Friday, May 21, 2010

This & That

Yesterday I complained about an empty writing desk, one without the usual supplies that make it a warm and comfortable place to sit and ponder and scribble. Well, today the mailman delivered four issues of the Japanese magazine, Stationery Hobby Box, ten fountain pens and forty-one bottles of ink—a sampling of further things to come.



Steve McQueen was the reigning superstar of my younger years, and I can remember in clear detail the day in 1980 when I heard of his death. I also remember watching him in the TV western, Wanted: Dead or Alive. The other day, at the library I checked out a DVD of the 1972 movie, Jr. Bonner, and as if by plan was browsing in the library today and found a biography of McQueen. Sort of a cheesy book, but what people like to call a “page-turner.” Steve McQueen, King of Cool: Tales of a Lurid Life by Darwin Porter.



An interesting bit of trivia from The Writer’s Almanac—The story of blue jeans began about 500 years ago in the port city of Genoa, Italy, where a special thick cloth was used to make pants for fishermen and sailors in the Genoese navy. Our term “blue Jeans” comes from a bastardization of the French bleu de Genes, or “blue of Genoa.” (Levi Strauss didn’t begin making blue jeans until 1873.)

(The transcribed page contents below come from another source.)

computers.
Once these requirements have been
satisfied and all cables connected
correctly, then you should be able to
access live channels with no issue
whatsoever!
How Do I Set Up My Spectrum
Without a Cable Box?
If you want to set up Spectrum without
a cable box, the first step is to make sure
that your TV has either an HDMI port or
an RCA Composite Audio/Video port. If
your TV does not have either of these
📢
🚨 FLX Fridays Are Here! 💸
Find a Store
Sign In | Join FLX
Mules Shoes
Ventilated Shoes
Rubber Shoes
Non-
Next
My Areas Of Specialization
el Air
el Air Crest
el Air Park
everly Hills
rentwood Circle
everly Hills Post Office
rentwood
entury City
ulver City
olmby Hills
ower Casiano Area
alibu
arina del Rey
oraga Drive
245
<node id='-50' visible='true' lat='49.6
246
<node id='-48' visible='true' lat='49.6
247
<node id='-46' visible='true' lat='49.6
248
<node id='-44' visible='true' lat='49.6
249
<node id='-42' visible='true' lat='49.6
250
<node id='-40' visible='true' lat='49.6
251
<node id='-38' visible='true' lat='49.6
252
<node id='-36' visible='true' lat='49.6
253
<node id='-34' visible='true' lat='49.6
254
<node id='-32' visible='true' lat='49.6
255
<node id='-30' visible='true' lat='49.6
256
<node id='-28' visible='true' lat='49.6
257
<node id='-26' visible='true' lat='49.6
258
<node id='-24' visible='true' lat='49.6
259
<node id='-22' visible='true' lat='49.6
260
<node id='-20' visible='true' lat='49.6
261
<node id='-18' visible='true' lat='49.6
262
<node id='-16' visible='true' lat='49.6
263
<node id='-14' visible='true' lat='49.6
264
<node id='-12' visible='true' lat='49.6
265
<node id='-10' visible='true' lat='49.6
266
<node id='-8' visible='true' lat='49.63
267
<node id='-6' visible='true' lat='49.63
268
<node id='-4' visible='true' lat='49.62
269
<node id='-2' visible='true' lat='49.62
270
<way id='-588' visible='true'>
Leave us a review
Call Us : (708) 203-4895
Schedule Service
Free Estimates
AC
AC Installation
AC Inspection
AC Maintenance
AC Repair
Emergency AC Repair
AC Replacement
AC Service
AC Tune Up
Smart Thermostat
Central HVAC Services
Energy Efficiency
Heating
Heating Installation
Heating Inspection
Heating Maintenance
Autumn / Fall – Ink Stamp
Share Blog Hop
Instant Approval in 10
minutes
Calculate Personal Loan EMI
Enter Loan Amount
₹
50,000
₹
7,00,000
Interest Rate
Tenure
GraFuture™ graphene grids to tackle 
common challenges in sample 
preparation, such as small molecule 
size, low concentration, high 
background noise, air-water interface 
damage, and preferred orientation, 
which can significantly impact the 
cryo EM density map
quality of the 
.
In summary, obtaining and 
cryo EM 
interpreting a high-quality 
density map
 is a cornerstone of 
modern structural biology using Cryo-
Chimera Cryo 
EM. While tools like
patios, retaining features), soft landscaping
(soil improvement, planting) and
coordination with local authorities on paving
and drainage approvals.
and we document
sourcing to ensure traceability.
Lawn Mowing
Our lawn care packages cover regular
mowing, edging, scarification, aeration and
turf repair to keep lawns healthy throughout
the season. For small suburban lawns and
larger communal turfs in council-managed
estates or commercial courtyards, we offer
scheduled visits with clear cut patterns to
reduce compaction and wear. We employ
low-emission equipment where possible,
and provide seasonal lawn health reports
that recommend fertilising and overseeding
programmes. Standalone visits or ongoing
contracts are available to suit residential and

Reading another book now, an action thriller in the Lee Child-Jack Reacher vein. This one by Stephen Hunter is I think, the ninth in his Swagger series—Bob Lee Swagger, lawman, soldier, sniper, patriot and hard-as-nails American hero. The book is called I, Sniper and is about a new state of the art sniper rifle that never misses the target, and is called, you guessed it, iSniper. My take on this one is, Hunter fails to balance story tension with reader’s patience in this one. Find myself mumbling, hurry up already.

1 comment:

  1. Steve McQueen was a "badass" US Marine during the battle of Iwo Jima... I hope you are well, William.